Paperback: 352 pages
In a remote Sicilian mountain town, four women arrive at a cookery school, each at a turning point in their lives.
Moll is a foodie and an exhausted working mum on the holiday of a lifetime. Tricia, a top London lawyer is taking a break from the demands of her job and her family. Valerie, consumed by grief following the death of her partner, is trying to figure out how to live a life without him. And recently divorced Poppy has come to Sicily to learn about the place that her grandfather was born before emigrating to Australia.
Luca Amore runs the school, using the recipes passed down to him by generations of Amore women. He expects this course to be much like all the others – but as sparks fly, friendships are made and secrets are shared. And for each of them nothing will ever be the same.
The Food of Love Cookery School is narrated by each of our four women with a 3rd person narrative from Luca himself interspersed throughout. I loved this format as we get to know Poppy, Tricia, Valerie and Moll as the days of the cookery course progress.

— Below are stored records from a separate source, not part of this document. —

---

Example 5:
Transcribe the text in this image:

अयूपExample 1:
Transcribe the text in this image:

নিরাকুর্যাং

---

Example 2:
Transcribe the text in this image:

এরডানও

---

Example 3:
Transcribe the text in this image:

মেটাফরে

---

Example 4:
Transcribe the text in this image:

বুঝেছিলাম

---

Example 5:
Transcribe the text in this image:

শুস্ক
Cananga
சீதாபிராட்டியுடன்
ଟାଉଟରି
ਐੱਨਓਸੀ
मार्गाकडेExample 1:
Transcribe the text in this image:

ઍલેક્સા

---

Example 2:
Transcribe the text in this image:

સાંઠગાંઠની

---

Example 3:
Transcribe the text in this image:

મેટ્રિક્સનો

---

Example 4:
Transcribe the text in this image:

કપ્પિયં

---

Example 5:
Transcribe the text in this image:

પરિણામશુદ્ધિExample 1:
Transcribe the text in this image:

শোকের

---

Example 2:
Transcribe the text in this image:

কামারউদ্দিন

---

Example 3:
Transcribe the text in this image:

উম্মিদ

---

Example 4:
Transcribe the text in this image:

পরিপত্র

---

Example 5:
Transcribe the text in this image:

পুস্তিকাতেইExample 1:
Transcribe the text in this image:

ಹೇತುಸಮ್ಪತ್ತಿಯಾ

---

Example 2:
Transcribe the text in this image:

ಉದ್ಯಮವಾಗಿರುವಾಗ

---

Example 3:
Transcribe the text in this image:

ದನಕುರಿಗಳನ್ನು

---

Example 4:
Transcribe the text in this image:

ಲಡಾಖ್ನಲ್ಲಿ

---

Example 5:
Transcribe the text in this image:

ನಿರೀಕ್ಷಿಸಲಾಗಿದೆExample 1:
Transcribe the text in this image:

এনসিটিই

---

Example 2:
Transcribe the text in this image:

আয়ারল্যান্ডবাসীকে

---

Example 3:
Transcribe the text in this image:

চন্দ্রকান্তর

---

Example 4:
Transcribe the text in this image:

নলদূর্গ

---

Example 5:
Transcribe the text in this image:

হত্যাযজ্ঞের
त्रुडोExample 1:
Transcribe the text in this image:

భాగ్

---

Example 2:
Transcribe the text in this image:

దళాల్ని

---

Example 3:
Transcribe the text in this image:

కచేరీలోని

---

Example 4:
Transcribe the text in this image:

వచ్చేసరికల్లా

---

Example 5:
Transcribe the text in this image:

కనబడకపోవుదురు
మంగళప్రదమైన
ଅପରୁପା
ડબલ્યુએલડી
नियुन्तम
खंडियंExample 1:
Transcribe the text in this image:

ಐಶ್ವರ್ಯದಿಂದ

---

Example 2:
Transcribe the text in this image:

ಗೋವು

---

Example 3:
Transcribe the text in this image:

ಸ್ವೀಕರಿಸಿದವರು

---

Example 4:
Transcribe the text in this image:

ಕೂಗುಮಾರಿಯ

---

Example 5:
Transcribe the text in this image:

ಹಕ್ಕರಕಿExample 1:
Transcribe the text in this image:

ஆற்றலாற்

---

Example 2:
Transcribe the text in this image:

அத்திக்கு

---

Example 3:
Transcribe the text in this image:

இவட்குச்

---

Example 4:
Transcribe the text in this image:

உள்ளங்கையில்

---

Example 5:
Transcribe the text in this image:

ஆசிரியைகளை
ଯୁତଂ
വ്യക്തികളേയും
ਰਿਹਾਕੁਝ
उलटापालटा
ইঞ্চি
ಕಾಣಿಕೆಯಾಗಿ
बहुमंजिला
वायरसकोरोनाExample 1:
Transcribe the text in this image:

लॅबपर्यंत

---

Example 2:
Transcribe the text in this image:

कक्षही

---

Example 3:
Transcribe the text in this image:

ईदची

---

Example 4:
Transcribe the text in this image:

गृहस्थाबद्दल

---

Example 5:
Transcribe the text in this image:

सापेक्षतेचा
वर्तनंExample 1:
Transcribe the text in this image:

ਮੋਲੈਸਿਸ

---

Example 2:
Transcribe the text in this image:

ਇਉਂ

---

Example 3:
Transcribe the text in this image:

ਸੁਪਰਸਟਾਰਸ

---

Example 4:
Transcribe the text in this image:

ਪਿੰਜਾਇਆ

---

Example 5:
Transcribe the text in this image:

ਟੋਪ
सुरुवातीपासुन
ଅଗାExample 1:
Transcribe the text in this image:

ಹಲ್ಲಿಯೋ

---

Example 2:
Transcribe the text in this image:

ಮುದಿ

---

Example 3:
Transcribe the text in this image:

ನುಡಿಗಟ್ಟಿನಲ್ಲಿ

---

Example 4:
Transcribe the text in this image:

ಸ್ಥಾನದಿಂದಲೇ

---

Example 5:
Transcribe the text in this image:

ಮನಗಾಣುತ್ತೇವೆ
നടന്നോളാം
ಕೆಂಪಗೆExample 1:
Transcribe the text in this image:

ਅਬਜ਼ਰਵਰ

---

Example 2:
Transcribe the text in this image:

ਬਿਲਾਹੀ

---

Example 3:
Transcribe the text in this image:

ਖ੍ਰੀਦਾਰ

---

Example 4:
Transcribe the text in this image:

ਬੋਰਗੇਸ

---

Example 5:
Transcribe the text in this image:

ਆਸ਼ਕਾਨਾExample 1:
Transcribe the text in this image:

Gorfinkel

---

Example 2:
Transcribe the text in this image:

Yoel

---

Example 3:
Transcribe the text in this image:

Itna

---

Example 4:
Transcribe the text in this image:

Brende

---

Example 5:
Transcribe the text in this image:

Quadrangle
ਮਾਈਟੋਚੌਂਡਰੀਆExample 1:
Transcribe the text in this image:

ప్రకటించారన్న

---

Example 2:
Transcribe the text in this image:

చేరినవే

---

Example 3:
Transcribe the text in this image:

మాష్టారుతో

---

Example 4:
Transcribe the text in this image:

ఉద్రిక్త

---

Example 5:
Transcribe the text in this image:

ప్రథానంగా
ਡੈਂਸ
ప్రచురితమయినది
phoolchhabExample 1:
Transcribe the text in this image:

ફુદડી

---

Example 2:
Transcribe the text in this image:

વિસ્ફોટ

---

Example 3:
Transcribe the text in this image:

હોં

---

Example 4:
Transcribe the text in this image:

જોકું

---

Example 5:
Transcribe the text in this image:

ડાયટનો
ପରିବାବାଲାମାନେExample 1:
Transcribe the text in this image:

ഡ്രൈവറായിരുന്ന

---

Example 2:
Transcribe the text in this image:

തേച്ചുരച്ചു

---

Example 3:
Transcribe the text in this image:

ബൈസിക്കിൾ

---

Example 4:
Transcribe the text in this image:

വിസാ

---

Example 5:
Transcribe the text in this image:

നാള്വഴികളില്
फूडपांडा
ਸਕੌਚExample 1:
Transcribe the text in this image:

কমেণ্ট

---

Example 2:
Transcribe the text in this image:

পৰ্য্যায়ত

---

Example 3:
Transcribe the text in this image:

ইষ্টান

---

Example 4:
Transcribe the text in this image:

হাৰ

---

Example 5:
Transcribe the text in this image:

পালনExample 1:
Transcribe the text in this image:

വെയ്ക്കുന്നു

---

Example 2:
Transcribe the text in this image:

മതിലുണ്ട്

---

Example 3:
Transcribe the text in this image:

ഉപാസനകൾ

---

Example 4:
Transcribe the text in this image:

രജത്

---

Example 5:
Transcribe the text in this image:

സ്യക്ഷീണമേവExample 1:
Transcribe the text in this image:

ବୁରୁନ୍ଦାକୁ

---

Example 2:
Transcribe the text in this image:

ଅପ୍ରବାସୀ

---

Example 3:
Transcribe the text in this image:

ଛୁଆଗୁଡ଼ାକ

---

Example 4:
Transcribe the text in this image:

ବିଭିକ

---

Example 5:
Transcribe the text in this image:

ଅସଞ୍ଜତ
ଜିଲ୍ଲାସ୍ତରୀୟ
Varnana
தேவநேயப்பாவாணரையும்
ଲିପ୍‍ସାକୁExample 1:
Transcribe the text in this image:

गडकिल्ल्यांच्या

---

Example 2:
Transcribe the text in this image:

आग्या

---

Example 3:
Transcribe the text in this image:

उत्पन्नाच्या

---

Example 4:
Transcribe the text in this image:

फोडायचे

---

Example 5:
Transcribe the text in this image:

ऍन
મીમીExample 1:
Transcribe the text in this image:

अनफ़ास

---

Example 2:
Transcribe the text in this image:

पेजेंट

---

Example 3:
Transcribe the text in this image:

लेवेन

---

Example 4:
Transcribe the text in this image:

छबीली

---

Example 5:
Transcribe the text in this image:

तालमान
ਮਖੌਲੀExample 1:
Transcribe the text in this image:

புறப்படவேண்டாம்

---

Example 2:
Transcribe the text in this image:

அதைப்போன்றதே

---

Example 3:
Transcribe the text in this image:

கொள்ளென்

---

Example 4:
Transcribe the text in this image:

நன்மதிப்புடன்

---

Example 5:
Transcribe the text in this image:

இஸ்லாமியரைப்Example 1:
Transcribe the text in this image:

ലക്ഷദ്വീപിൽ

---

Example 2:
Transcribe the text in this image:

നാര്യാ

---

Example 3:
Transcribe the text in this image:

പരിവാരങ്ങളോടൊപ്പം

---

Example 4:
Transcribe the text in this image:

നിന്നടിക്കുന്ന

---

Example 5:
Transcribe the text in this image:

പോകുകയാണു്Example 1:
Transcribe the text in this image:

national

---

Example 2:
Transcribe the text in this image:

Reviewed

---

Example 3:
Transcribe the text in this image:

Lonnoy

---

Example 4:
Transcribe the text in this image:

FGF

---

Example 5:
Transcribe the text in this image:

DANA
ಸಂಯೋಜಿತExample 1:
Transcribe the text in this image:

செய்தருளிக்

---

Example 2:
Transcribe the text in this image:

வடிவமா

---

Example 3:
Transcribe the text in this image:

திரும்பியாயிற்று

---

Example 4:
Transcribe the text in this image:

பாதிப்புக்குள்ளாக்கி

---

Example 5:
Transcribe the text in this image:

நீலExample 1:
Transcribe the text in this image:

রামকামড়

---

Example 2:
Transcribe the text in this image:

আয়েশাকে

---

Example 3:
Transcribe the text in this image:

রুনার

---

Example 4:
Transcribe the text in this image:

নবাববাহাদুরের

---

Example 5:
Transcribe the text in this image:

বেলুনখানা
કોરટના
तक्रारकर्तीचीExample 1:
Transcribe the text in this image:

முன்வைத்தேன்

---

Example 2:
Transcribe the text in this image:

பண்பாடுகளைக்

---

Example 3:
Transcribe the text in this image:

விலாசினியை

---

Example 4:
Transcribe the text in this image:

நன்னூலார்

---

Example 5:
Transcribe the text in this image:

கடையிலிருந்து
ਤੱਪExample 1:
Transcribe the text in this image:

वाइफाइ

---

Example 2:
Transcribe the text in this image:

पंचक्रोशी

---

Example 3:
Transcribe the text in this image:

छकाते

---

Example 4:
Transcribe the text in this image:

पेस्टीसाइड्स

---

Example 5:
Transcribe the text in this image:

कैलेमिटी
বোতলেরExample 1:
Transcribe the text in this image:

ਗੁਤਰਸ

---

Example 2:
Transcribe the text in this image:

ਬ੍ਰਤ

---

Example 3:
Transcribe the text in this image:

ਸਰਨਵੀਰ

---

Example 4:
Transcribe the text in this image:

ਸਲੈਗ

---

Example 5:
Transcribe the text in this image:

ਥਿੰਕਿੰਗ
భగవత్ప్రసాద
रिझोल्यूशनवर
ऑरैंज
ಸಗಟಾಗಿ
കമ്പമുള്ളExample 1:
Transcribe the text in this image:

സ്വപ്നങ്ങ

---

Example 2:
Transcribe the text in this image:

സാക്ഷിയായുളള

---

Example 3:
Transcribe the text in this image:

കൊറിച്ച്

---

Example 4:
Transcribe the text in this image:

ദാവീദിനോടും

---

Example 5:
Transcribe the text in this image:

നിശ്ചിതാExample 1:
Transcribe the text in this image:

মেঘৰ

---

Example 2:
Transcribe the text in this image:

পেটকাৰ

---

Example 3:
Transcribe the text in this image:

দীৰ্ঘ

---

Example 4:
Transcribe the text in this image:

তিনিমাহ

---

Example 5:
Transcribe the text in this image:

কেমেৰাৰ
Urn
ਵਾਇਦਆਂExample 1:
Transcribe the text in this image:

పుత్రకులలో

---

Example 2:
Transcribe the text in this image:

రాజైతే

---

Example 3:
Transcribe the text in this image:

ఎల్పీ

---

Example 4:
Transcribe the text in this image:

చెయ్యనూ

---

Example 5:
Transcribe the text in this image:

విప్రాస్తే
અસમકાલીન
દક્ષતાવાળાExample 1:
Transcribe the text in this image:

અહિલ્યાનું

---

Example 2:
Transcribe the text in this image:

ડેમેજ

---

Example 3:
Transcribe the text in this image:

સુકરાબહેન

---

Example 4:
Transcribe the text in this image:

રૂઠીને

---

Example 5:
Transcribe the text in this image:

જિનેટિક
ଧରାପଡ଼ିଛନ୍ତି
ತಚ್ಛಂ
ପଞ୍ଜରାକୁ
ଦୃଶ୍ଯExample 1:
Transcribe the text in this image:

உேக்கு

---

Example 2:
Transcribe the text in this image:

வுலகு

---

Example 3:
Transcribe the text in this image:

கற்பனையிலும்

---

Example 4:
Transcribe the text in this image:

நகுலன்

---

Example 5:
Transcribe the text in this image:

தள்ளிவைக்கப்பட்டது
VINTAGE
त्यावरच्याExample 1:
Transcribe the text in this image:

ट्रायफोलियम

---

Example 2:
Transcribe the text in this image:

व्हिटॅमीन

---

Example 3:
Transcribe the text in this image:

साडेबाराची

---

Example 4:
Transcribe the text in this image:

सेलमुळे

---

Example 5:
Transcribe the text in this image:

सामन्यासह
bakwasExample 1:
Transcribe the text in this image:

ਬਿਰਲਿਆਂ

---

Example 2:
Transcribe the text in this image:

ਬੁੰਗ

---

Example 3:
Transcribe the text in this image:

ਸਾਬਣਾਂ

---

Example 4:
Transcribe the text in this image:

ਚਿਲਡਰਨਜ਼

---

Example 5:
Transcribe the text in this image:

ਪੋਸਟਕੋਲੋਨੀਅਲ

Luca is an enigma. There is more underneath his distant exterior self and the more we get to know him the further removed he is from that young man who isn’t proud of the thing that happened. This was a great way of showing how decisions we make when younger often change as our values change with age.
Conflict comes from the daughter of the local chocolatier whose family is close to the Amore family and there is also conflict between two members in the group.
For me, the romance was secondary to the food and the friendships 🙂
I think that readers will identify with the women who are learning to cope with the lives they find themselves either moving towards or away from and the strategies they employ so that their lives are successful on the surface. A reminder of how the judgements we make are based on what we see … on our own experiences and perceptions. When I look back at my notes I can see how cleverly the author first introduces us to the women so that we do make those judgments.
I really enjoyed being with this group, not only as they learnt to cook but visiting each venue and becoming a part of the town. The writing pulled me in totally and their experiences became my own. I felt as if I had been on holiday!
At the end of my proof copy are some Food of Love recipes.
History, heritage, culture, the real meaning of food, romance and friendships are all a part of The Food of Love Cookery School. What’s not to like? If you haven’t read it already, add it to your summer reading list.
I won my proof copy last year from Sarah at Today I’m Reading. Thank you Sarah!